Folks still skeptical of CFAC cleanup after tour
By CHRIS PETERSON
Hungry Horse News
Busloads of folks toured the Columbia Falls Aluminum Co. Superfund site on June 12 as the company and government officials explained how a slurry wall containment system might work at the site.
They’re fields of grass now, but years ago, the wet scrubber sludge ponds and the west landfill were dumps for tons of waste potliner and water from about 1965 to 1990.
The two sites are joined at the hip. About 50 acres total, the west landfill is perched just above the sludge ponds.
“They are a source of contamination of ground water,” Dick Sloan of the Montana Department of Environmental Quality told the crowd.
A plume of groundwater contaminated with cyanide and fluoride, which leach from the potliner, spreads to the south from the dumps.
Potliner is the brick that was used to line the pots the aluminum was smelted in at the plant. The massive 40 acre building had dozens of large pots and the liners had to be replaced regularly. For years, potliner wasn’t even considered hazardous waste, but after a series of lawsuits in the 1980s, spent potliner was reclassified as such in 1988.
The state first found cyanide and fluoride leaching into groundwater at CFAC in the early 1990s. The two contaminants continue to leach into groundwater to this day from the above-mentioned dumps.
“Fortunately (it) hasn’t reached the (Flathead) River in terms of impacting the river,” Sloan said. Which is the case. Test wells near the river show very low levels of cyanide or non-detects altogether. Test wells near the dumps, on the other hand, show levels well above safe drinking water thresholds.
Sloan explained the strategy for cleaning up the dumps comes in the form of a slurry wall that will surround them. It will be about three feet thick, made of bentonite, soil, and possibly cement and will run about 100 to 125 feet deep. The idea is to contain the wastewater behind the wall as well as put monitoring wells inside and outside of it to determine if it’s working.
If it’s not working, a second cleanup, called pump and treat, would pump up the groundwater, treat it for cyanide and fluoride and then re-inject the water back into the water table.
But there were skeptics of the plan.
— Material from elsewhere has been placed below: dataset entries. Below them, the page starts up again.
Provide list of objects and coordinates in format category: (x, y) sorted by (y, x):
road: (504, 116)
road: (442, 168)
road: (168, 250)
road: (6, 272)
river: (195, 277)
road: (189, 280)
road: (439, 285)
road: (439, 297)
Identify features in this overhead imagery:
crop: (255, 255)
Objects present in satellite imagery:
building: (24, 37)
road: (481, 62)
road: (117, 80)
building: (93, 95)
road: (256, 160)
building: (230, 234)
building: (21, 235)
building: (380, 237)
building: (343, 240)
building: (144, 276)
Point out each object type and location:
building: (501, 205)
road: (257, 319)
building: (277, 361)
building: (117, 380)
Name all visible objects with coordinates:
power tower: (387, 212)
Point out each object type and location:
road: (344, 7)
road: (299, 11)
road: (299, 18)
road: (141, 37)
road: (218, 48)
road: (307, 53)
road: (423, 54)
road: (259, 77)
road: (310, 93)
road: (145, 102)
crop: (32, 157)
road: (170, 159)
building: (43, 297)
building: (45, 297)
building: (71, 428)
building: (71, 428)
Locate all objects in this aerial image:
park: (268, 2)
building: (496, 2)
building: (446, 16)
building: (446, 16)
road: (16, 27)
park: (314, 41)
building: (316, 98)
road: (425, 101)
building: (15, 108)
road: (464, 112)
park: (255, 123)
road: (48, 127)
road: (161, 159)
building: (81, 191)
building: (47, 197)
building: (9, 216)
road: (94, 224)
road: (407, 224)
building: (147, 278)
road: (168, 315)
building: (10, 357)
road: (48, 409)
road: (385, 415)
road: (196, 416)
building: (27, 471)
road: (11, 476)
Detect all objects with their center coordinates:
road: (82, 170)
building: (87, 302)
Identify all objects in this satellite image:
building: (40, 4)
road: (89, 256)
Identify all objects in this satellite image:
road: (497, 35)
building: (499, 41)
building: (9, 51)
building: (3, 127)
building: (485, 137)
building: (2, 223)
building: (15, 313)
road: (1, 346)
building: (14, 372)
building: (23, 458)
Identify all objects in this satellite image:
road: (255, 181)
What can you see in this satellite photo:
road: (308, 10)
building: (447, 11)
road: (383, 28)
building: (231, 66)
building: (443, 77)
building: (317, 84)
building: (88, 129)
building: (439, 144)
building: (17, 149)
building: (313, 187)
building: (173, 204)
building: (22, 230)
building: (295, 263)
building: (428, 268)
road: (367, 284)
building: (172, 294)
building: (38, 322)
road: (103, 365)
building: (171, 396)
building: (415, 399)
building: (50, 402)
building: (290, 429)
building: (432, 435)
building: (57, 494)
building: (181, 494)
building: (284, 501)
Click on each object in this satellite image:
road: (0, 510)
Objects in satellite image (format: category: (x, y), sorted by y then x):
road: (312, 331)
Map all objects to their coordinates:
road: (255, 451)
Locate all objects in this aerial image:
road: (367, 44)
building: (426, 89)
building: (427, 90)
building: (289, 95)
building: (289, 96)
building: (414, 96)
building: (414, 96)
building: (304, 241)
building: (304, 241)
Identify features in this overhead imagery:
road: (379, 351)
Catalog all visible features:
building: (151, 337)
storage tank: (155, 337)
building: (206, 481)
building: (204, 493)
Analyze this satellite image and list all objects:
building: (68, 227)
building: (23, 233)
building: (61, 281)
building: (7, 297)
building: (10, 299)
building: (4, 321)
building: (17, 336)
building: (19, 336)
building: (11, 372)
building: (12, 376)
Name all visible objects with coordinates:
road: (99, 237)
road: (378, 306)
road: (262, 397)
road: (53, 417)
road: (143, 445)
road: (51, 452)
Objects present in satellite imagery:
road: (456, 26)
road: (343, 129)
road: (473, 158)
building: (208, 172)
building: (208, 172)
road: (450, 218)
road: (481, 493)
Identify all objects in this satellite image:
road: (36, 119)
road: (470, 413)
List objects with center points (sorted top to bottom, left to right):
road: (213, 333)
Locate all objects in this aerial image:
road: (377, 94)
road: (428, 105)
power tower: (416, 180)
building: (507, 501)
People questioned how a slurry wall would stop the dumps from leaking from the bottom. Sloan said test wells at the site indicate the contaminants are in groundwater that’s fairly shallow, about 60 feet or less.
Another layer below that, is considered an “aquitard” — soils that keep the shallow groundwater and deep aquifers separate.
“None of the deep wells show any contamination,” Sloan told the crowd.
But folks still thought there should be more soil and other geological testing before work commenced and a Record of Decision is signed.
“There will be opportunity for public input in the design phase,” Sloan noted.
The aforementioned dumps aren’t the only concern, another area called north percolation ponds are also a problem. Soil from them will be dug up and placed in one of the landfills onsite, most likely an industrial landfill that already exists.
The ROD is the Enviornmental Protection Agency’s legal document that outlines a cleanup plan for the site.
It was expected in March. Now the hope is it’s out by the end of the calendar year, EPA project manager Matt Dorrington said. The document, which could be changed, has been submitted to EPA Region 8 Administrator K.C. Becker.
Mayre Flowers, of the Coalition for a Clean CFAC said the tours were helpful and she appreciated the company hosting them. But like many others, she still has plenty questions as the Record of Decision looms.
The Coalition has recently been meeting with Karmen King, a scientist with Skeo, under an EPA-funded Technical Assistance for Communities grant.
King previously gave the community recommendations on the cleanup when the proposed action was first released. Now she is working with the Coalition, helping them find key data points in volumes of technical documents that are hundreds of pages long.
The Coalition will eventually hire its own independent analyst under another EPA program called Technical Assistance Grant, which is designed to help communities during the Superfund process.
Whether any of this will result in substantive changes to the cleanup plan remains to be seen. Many locals want to see the waste dug up and hauled away permanently.
But the EPA and the company note that they could probably never get it all and it would take hundreds of railcars to haul it out to an approved landfill in Oregon. Cost is also a factor, as the estimated price tag for removal would be about $623 million to $1.4 billion.
Removing the waste would also create a huge hole, EPA officials have said in the past.
Still, few locals are all that happy about the potliner and other waste being there forever.